ValueError: All strings must be XML compatible: Unicode or ASCII, no NULL bytes or control characters
I'd attempted to solve this issue by using regular expressions to pluck out and replace non-ascii characters. re.sub(pattern, repl, string, count=0, flags=0) seemed like it it would work. Here is the code that I threw together:
match1 = re.search(ur'ʼ', bodyHTML)
match2 = re.search(ur'ï¬', bodyHTML)
match3 = re.search(ur'fl', bodyHTML)
if match1:
print 'Match 1'
bodyHTML = re.sub(ur'ʼ', "'", bodyHTML)
if match3:
print 'Match 3'
bodyHTML = re.sub(ur'fl', 'fl', bodyHTML)
if match2:
print 'Match 2'
bodyHTML = re.sub(ur'ï¬', 'fi', bodyHTML)
"match1" works perfectly. Whenever there is an ʼ in the text, it is replaced by an apostrophe.
"match2" and "match3" are a different story. Here's an example:
After a short hike we had our ï¬rst glimpse of the museum
Naturally, this triggers a response from match2. But instead of producing
After a short hike we had our first glimpse of the museum
It spits out
After a short hike we had our fiürst glimpse of the museum
This happens several times. "signiï¬cant" becomes "signifiücant" and so on.

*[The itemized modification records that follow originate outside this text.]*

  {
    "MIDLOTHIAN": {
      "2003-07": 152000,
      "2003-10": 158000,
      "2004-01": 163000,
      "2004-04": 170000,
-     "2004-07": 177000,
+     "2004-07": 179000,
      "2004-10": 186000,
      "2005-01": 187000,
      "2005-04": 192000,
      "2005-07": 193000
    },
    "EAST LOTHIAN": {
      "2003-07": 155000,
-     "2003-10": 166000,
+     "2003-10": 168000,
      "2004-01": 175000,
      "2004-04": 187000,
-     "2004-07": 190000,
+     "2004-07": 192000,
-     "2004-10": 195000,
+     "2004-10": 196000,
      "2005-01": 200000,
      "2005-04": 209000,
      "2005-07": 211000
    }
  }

I am not sure why this is happening.
I am also running into an issue where match2 is steamrolling any match from match3. In other words
the ripples on the pond and so did the shimmering reflections in the glass walls
becomes
the ripples on the pond and so did the shimmering refiéected in the glass walls
instead of
the ripples on the pond and so did the shimmering reflected in the glass walls
I'm not really sure why match2 is dominating, especially because I put the match3 if statement before the one for match2 specifically so it would remove all of sections with "fl" and leave only the "ï¬" snippets for match2 to mop up.
As far as the other non-ascii characters popping up after running the code...I have no idea.

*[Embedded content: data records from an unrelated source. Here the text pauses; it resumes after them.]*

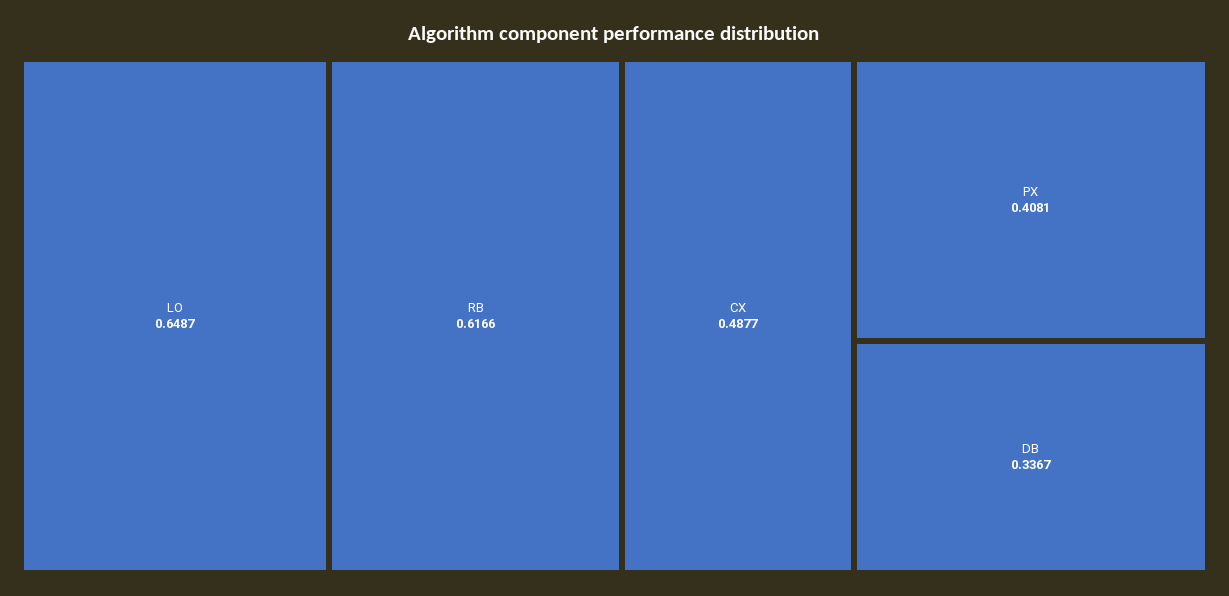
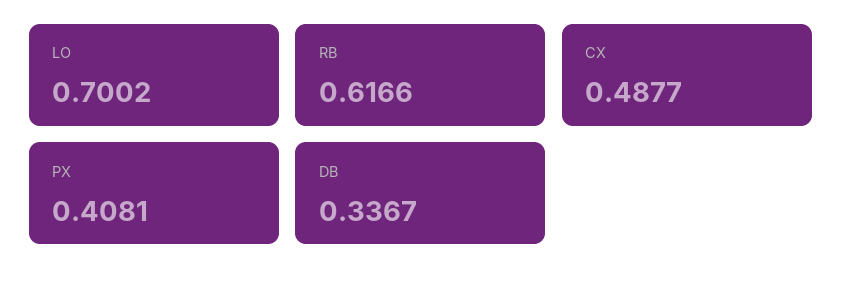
  {
-   "LO": 0.6487,
+   "LO": 0.7002,
    "RB": 0.6166,
    "CX": 0.4877,
    "PX": 0.4081,
    "DB": 0.3367
  }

Any help is much appreciated.
Thank you
For specific 'translation' I use chr like this:
def process_special_characters(result):
'''sub out known yuck for legit stuff (smart quotes, etc.), keep track of how many changes'''
total = 0
result = re.subn(chr(133), chr(95), result) #strange underbar
total += result[1]
result = re.subn(chr(145), chr(39), result[0]) #smart quote
total += result[1]
result = re.subn(chr(146), chr(39), result[0]) #other smart quote
total += result[1]
result = re.subn(chr(150), chr(45), result[0]) #strange hyphen
total += result[1]
result = re.subn(chr(8212), chr(45), result[0]) #strange long hyphen
total += result[1]
result = re.subn(chr(160), chr(32), result[0]) #non breaking space
total += result[1]
return result[0], total
You could easily make a dict and just have the key be your "from" and the value be the "to" and loop it. If it's a short list this works fine. Note, using subn allows you to keep track of the number of changes. You can always just toss that all that logic and just go with sub, just that in my case the business side wanted a count of changes.
You could also have lines like this if it is easier to read:
result = re.subn(chr(133), "_", result) #strange underbar
Good luck! Just toss a comment in if you have more questions and I'll update.